GroundControl AI is a discrete-event airport simulator coupled to a MaskablePPO policy. The simulator models a single day at minute granularity: aircraft arrive on a schedule, request services, occupy gates, and depart. A fleet of ground vehicles — fuelers, baggage tugs, pushback tractors — must be dispatched to complete each service before the departure window closes. Vehicle types, shift windows, travel times across the apron, and gate compatibility are all enforced as hard constraints.
The dispatcher is a MaskablePPO policy with a 337-dimensional observation space encoding aircraft states, vehicle positions, pending tasks, and an anticipation buffer of upcoming work.
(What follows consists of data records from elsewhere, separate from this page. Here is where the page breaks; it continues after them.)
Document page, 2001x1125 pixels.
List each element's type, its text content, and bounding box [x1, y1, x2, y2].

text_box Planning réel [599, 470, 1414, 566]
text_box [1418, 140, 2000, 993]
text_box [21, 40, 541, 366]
Action masking is what makes the whole thing tractable: at every decision step, an action mask is computed from world state — only compatible vehicle/aircraft pairs in valid shift windows are presented to the policy. Vanilla PPO has to learn legality through punishment; MaskablePPO never sees an illegal action in the first place. The policy converges; vanilla PPO does not.
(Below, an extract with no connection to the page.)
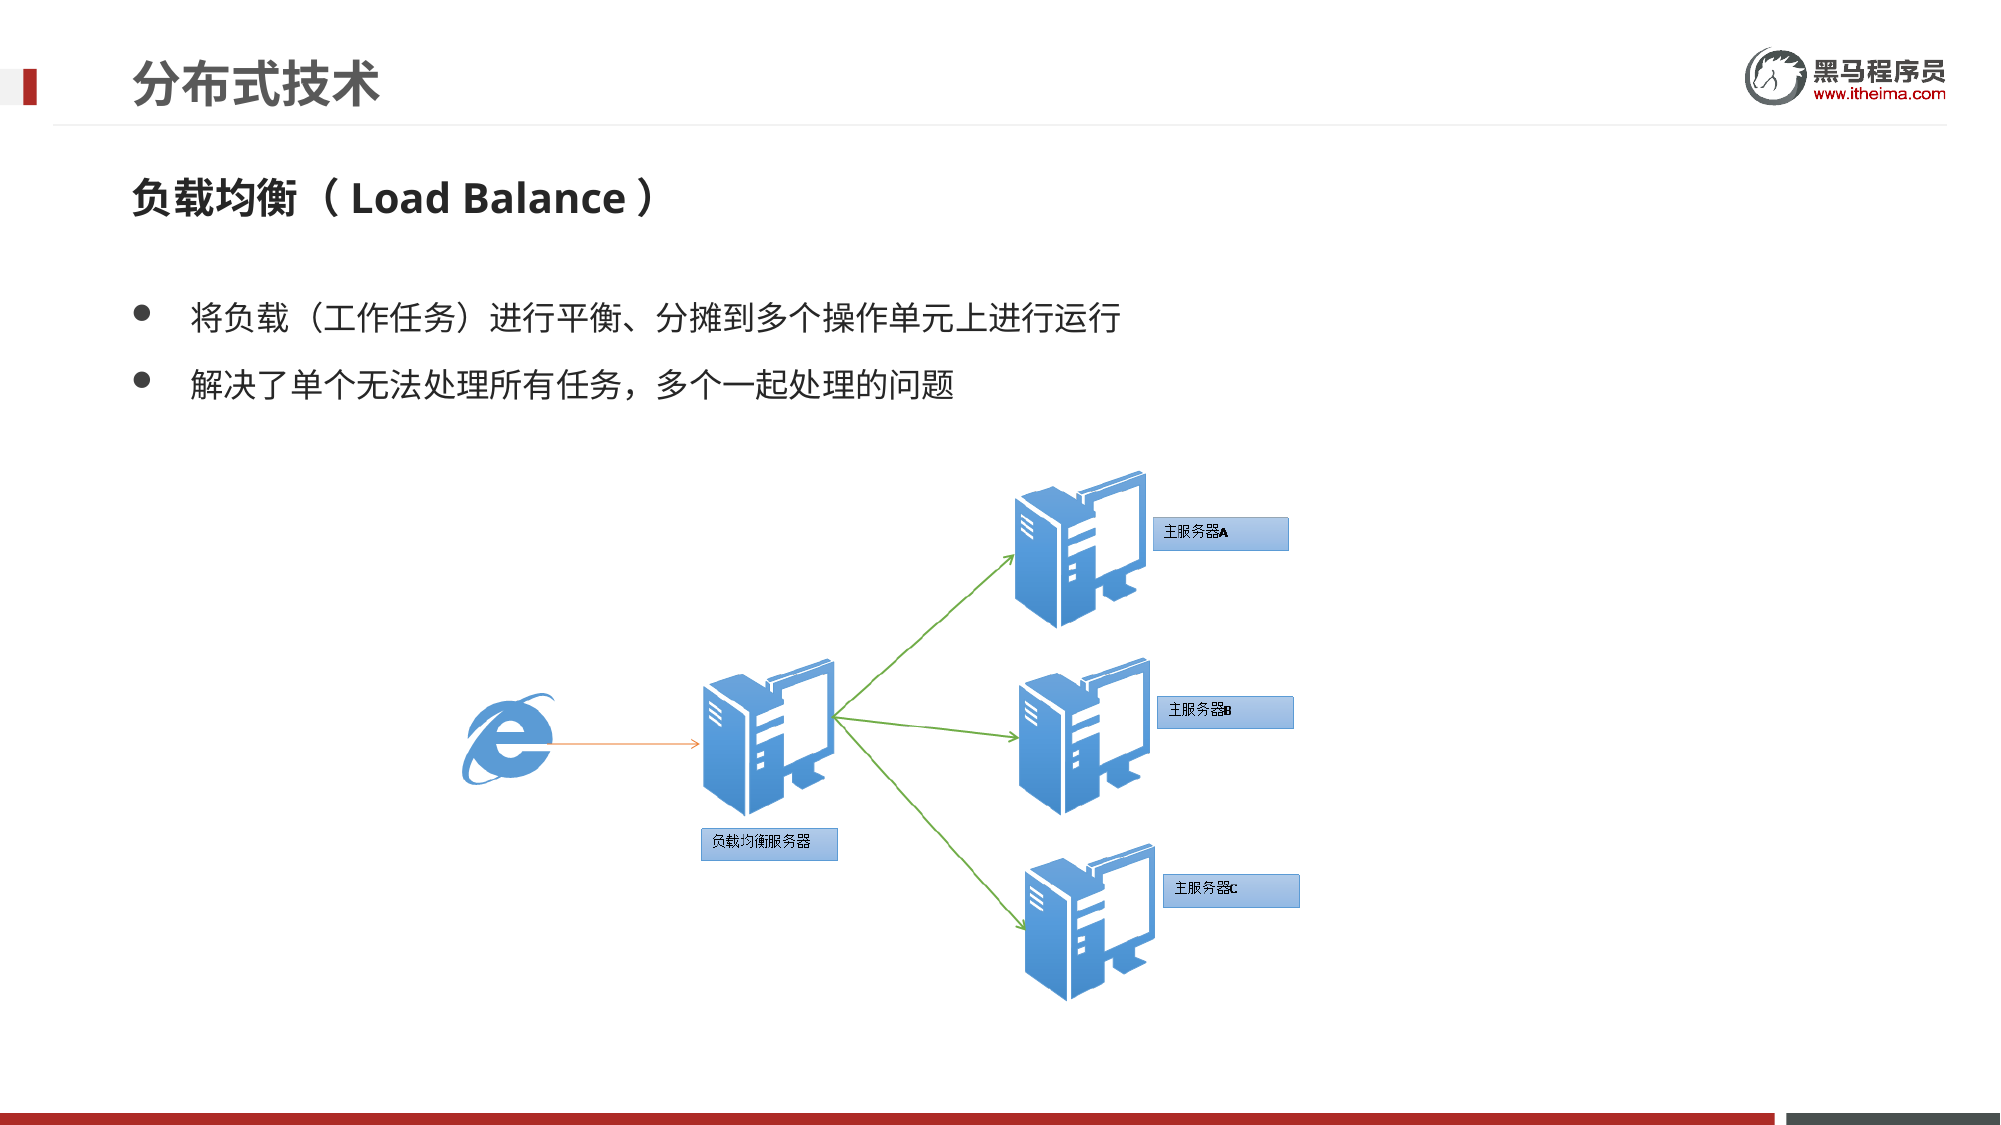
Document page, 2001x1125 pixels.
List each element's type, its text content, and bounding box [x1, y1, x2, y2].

Evaluation is the project's discipline. Every result comes from a replayable seed bank: a 50-seed in-distribution battery on KFIC (the synthetic 15-node graph the policy was trained on) plus a 50-seed out-of-distribution battery, plus a real-world 40-flight slice from BTS data on KAUS (Austin-Bergstrom). The KFIC win is real and reported (21% win rate vs FCFS, mean delay delta −0.4 min, zero conflicts, zero abandonments). The KAUS gap is also reported honestly — the policy was trained on a 15-node graph and sees fallback values for KAUS's 119-node graph; it does not fail (zero conflicts) but is overly passive. KAUS retraining is the active next step.